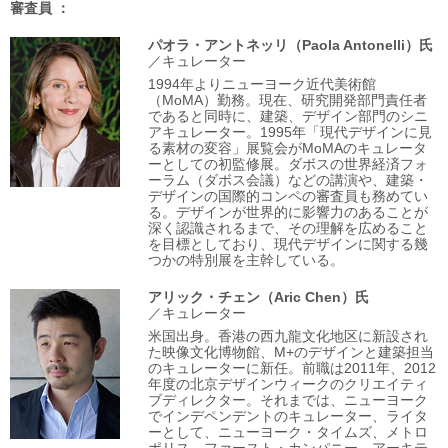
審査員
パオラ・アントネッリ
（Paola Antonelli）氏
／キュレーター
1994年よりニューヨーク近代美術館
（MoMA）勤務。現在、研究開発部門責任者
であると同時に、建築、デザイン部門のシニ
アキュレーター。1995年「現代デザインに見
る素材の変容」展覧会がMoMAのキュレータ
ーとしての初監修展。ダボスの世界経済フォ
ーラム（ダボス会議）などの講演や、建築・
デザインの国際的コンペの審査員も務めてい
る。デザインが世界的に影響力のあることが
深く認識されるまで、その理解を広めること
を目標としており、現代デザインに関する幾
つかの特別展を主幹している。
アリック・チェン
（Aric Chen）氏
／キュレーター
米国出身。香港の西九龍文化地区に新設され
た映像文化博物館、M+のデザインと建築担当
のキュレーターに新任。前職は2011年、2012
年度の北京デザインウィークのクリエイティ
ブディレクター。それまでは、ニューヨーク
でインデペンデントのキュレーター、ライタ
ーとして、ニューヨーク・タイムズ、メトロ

────────

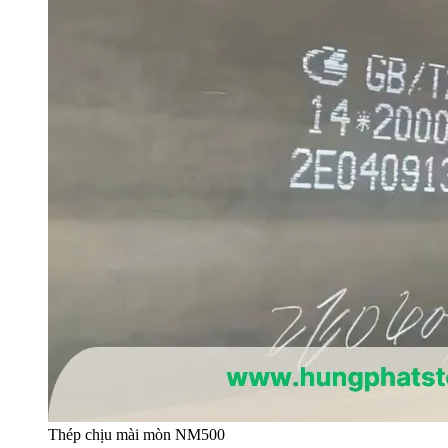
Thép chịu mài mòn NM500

────────

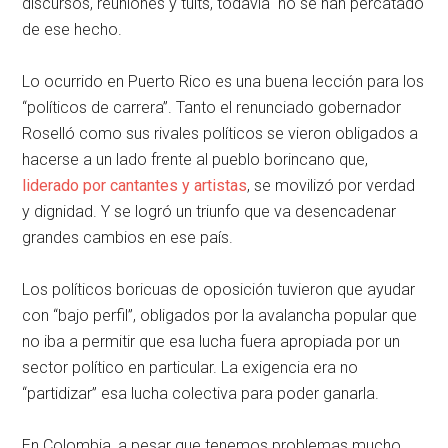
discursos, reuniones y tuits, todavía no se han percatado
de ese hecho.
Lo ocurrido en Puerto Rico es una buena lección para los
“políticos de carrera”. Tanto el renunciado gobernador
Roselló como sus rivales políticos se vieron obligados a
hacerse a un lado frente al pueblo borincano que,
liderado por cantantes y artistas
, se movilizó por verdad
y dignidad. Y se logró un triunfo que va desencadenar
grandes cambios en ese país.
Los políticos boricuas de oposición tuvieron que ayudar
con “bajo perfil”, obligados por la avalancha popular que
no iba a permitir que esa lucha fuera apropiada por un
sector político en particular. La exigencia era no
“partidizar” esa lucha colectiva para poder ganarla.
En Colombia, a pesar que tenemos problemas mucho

────────

(Exercise prompt)
Please rewrite the listing's lines between the one containing "discursos, reuniones y" and the one containing "En Colombia, a", inclusive, as a JSON list of strings, one string per line. Omit any blank lines.

(Written answer)
[
  "discursos, reuniones y tuits, todavía no se han percatado",
  "de ese hecho.",
  "Lo ocurrido en Puerto Rico es una buena lección para los",
  "“políticos de carrera”. Tanto el renunciado gobernador",
  "Roselló como sus rivales políticos se vieron obligados a",
  "hacerse a un lado frente al pueblo borincano que,",
  "liderado por cantantes y artistas",
  ", se movilizó por verdad",
  "y dignidad. Y se logró un triunfo que va desencadenar",
  "grandes cambios en ese país.",
  "Los políticos boricuas de oposición tuvieron que ayudar",
  "con “bajo perfil”, obligados por la avalancha popular que",
  "no iba a permitir que esa lucha fuera apropiada por un",
  "sector político en particular. La exigencia era no",
  "“partidizar” esa lucha colectiva para poder ganarla.",
  "En Colombia, a pesar que tenemos problemas mucho"
]